Syariah Qunut Subuh Mana yang Benar?
Tanya: Terhadap pelaksanaan qunut di sholat subuh, di mana jamaah lingkungan ana melaksanakannya, namun ana tidak melakukannya, ana hanya mengangkat tangan. Hal ini dilakukan karena berpendapat mereka belum dapat menerima hal itu dan akan menghambat dakwah ana di lingkungan.
Jawaban: Qunut di dalam shalat shubuh memang merupakan bagian dari masalah yang diperselisihkan oleh para ulama. Sebagian ulama tidak menerima dalil tentang qunut shalat shubuh, namun sebagian lainnya tetap memandang bahwa hadits tentang qunut shalat shubuh itu ada dan kuat.

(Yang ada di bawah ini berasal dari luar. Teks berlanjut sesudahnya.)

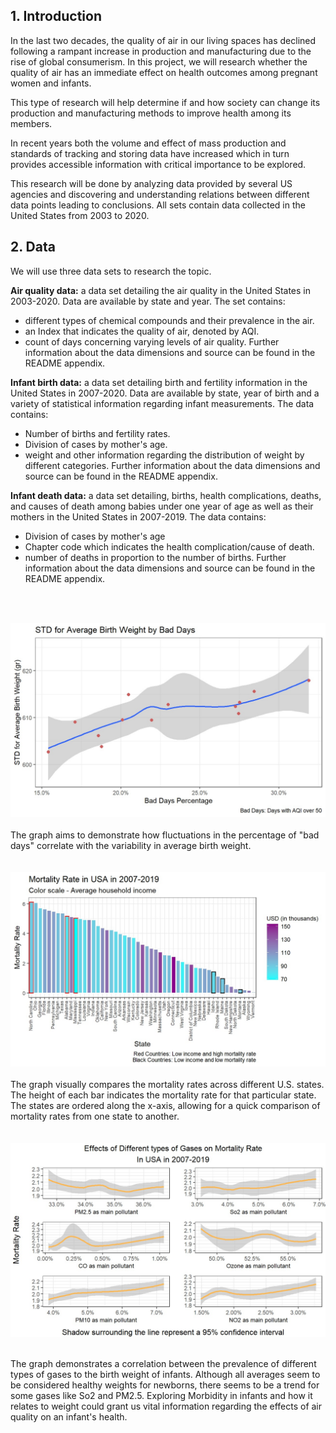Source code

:## 1. Introduction
In the last two decades, the quality of air in our living spaces has declined following a rampant increase in production and manufacturing due to the rise of global consumerism. In this project, we will research whether the quality of air has an immediate effect on health outcomes among pregnant women and infants.

This type of research will help determine if and how society can change its production and manufacturing methods to improve health among its members.

In recent years both the volume and effect of mass production and standards of tracking and storing data have increased which in turn provides accessible information with critical importance to be explored.

This research will be done by analyzing data provided by several US agencies and discovering and understanding relations between different data points leading to conclusions. All sets contain data collected in the United States from 2003 to 2020.

## 2. Data

We will use three data sets to research the topic.

**Air quality data:**
a data set detailing the air quality in the United States in 2003-2020.
Data are available by state and year. 
The set contains:
- different types of chemical compounds and their prevalence in the air.
- an Index that indicates the quality of air, denoted by AQI.
- count of days concerning varying levels of air quality.
Further information about the data dimensions and source can be found in the README appendix.

**Infant birth data:**
a data set detailing birth and fertility information in the United States in 2007-2020.
Data are available by state, year of birth and a variety of statistical information regarding infant measurements.
The data contains:
- Number of births and fertility rates.
- Division of cases by mother's age.
- weight and other information regarding the distribution of weight by different categories.
Further information about the data dimensions and source can be found in the README appendix.

**Infant death data:**
a data set detailing, births, health complications, deaths, and causes of death among babies under one year of age as well as their mothers in the United States in 2007-2019.
The data contains:
- Division of cases by mother's age
- Chapter code which indicates the health complication/cause of death.
- number of deaths in proportion to the number of births.
Further information about the data dimensions and source can be found in the README appendix.
<br />
<br />


![Local Image](./picture1.jpeg)
<br />
<br />
The graph aims to demonstrate how fluctuations in the percentage of "bad days" correlate with the variability in average birth weight. 
<br />
<br />
<br />
![Local Image](./picture3.jpeg)
<br />
<br />
The graph visually compares the mortality rates across different U.S. states. The height of each bar indicates the mortality rate for that particular state. The states are ordered along the x-axis, allowing for a quick comparison of mortality rates from one state to another.
<br />
<br />
<br />
![Local Image](./picture2.jpeg)
<br />
<br />

The graph demonstrates a correlation between the prevalence of different types of gases to the birth weight of infants.
Although all averages seem to be considered healthy weights for newborns, there seems to be a trend for some gases like So2 and PM2.5.
Exploring Morbidity in infants and how it relates to weight could grant us vital information regarding the effects of air quality on an infant's health.
<br />
<br />
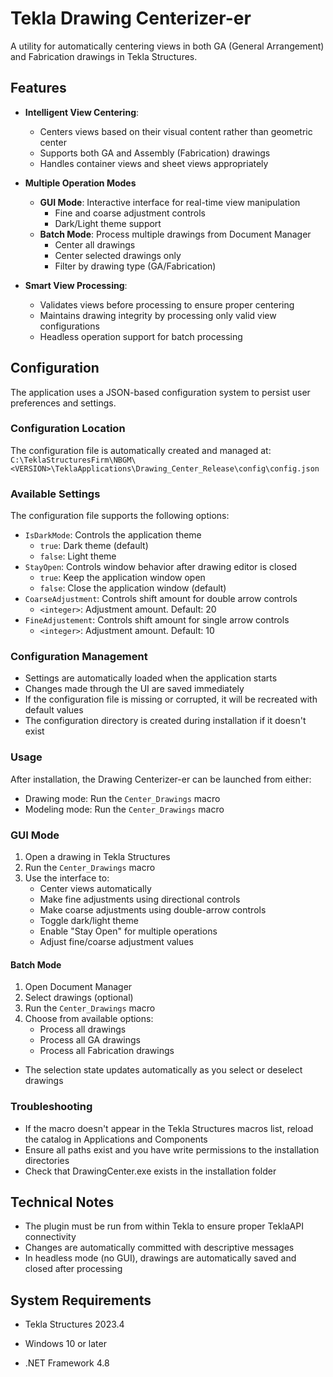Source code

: # Tekla Drawing Centerizer-er

A utility for automatically centering views in both GA (General Arrangement) and Fabrication drawings in Tekla Structures.

## Features

- **Intelligent View Centering**: 
  - Centers views based on their visual content rather than geometric center
  - Supports both GA and Assembly (Fabrication) drawings
  - Handles container views and sheet views appropriately

- **Multiple Operation Modes**
  - **GUI Mode**: Interactive interface for real-time view manipulation
    - Fine and coarse adjustment controls
    - Dark/Light theme support
  - **Batch Mode**: Process multiple drawings from Document Manager
    - Center all drawings
    - Center selected drawings only
    - Filter by drawing type (GA/Fabrication)

- **Smart View Processing**:
  - Validates views before processing to ensure proper centering
  - Maintains drawing integrity by processing only valid view configurations
  - Headless operation support for batch processing

## Configuration

The application uses a JSON-based configuration system to persist user preferences and settings.

### Configuration Location

The configuration file is automatically created and managed at:
`C:\TeklaStructuresFirm\NBGM\<VERSION>\TeklaApplications\Drawing_Center_Release\config\config.json`

### Available Settings

The configuration file supports the following options:

- `IsDarkMode`: Controls the application theme
    - `true`: Dark theme (default)
    - `false`: Light theme
- `StayOpen`: Controls window behavior after drawing editor is closed
    - `true`: Keep the application window open
    - `false`: Close the application window (default)
- `CoarseAdjustment`: Controls shift amount for double arrow controls
    - `<integer>`: Adjustment amount. Default: 20
- `FineAdjustement`: Controls shift amount for single arrow controls
    - `<integer>`: Adjustment amount. Default: 10

### Configuration Management

- Settings are automatically loaded when the application starts
- Changes made through the UI are saved immediately
- If the configuration file is missing or corrupted, it will be recreated with default values
- The configuration directory is created during installation if it doesn't exist

### Usage
After installation, the Drawing Centerizer-er can be launched from either:
- Drawing mode: Run the `Center_Drawings` macro
- Modeling mode: Run the `Center_Drawings` macro

### GUI Mode
1. Open a drawing in Tekla Structures
2. Run the `Center_Drawings` macro
3. Use the interface to:
   - Center views automatically
   - Make fine adjustments using directional controls
   - Make coarse adjustments using double-arrow controls
   - Toggle dark/light theme
   - Enable "Stay Open" for multiple operations
   - Adjust fine/coarse adjustment values

#### Batch Mode
1. Open Document Manager
2. Select drawings (optional)
3. Run the `Center_Drawings` macro
4. Choose from available options:
   - Process all drawings
    - Process all GA drawings
    - Process all Fabrication drawings
- The selection state updates automatically as you select or deselect drawings


### Troubleshooting
- If the macro doesn't appear in the Tekla Structures macros list, reload the catalog in Applications and Components
- Ensure all paths exist and you have write permissions to the installation directories
- Check that DrawingCenter.exe exists in the installation folder

## Technical Notes

- The plugin must be run from within Tekla to ensure proper TeklaAPI connectivity
- Changes are automatically committed with descriptive messages
- In headless mode (no GUI), drawings are automatically saved and closed after processing

## System Requirements

- Tekla Structures 2023.4
- Windows 10 or later

- .NET Framework 4.8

Di dalam kitab Subulus Salam Bab Tata Cara Shalat disebutkan beberapa hadits yang terkait dengan dasar landasan syar’i qunut pada shalat shubuh. Hadits-hadits itu antara lain:
عن أنس أن النبي قنت شهرا بعد الركوع يدعو على أحياء من العرب ثم تركه - متفق عليه
Dari Anas bin Malik ra. berkata bahwa Nabi SAW melakukan qunut selama sebulan untuk mendoakan kebinasaan arab, kemudian beliau meninggalkannya.
ولأحمد والدارقطني نحوه من وجه آخر ، وزاد: وأما في الصبح فلم يزل يقنت حتى فارق الدنيا
Dan dari riwayat Imam Ahmad dan Ad-Daruquthuny sepeti itu juga dari bentuk yang berbeda dengan tambahan: Sedangkan pada shalat shubuh, maka beliau tetap melakukan qunut hingga beliau meninggal dunia.
Juga ada hadits lainnya lewat Abu Hurairah ra.
Dari Abi Hurairah ra. berkata bahwa Rasulullah SAW bila bangun dari ruku’-nya pada shalat shubuh di rakaat kedua, beliau mengangkat kedua tanggannya dan berdoa:Allahummahdini fii man hadait…dan seterusnya.
Juga ada hadits lainnya:
Dari Ibnu Abbas ra. berkata bahwa Rasulullah SAW mengajari kami doa untuk dibaca dalam qunut pada shalat shubuh.
Dengan adanya beberapa hadits ini, maka para ulama salaf seperti Asy-Syafi’i, Al-Qasim, Zaid bin Ali dan lainnya mengatakan bahwa melakukan doa qunut pada shalat shubuh adalah sunnah.
Namun sebagian ulama lainnya mengatakan bahwa tidak ada kesunnahan dalam qunut shalat shubuh. Hal ini mereka katakan lantaran hadits-hadits di atas ditolak kekuatannya. Misalnya hadits riwayat Abu Hurairah itu, mereka katakan dhaif lantaran di dalamnya ada perawi yang bernama Abdullah bin Said Al-Maqbari. Dia dianggap oleh banyak muhaddits sebagai orang yang tidak bisa dijadikan hujjah. Hadits Ibnu Abbas pun juga didahifkan oleh sebagian ulama.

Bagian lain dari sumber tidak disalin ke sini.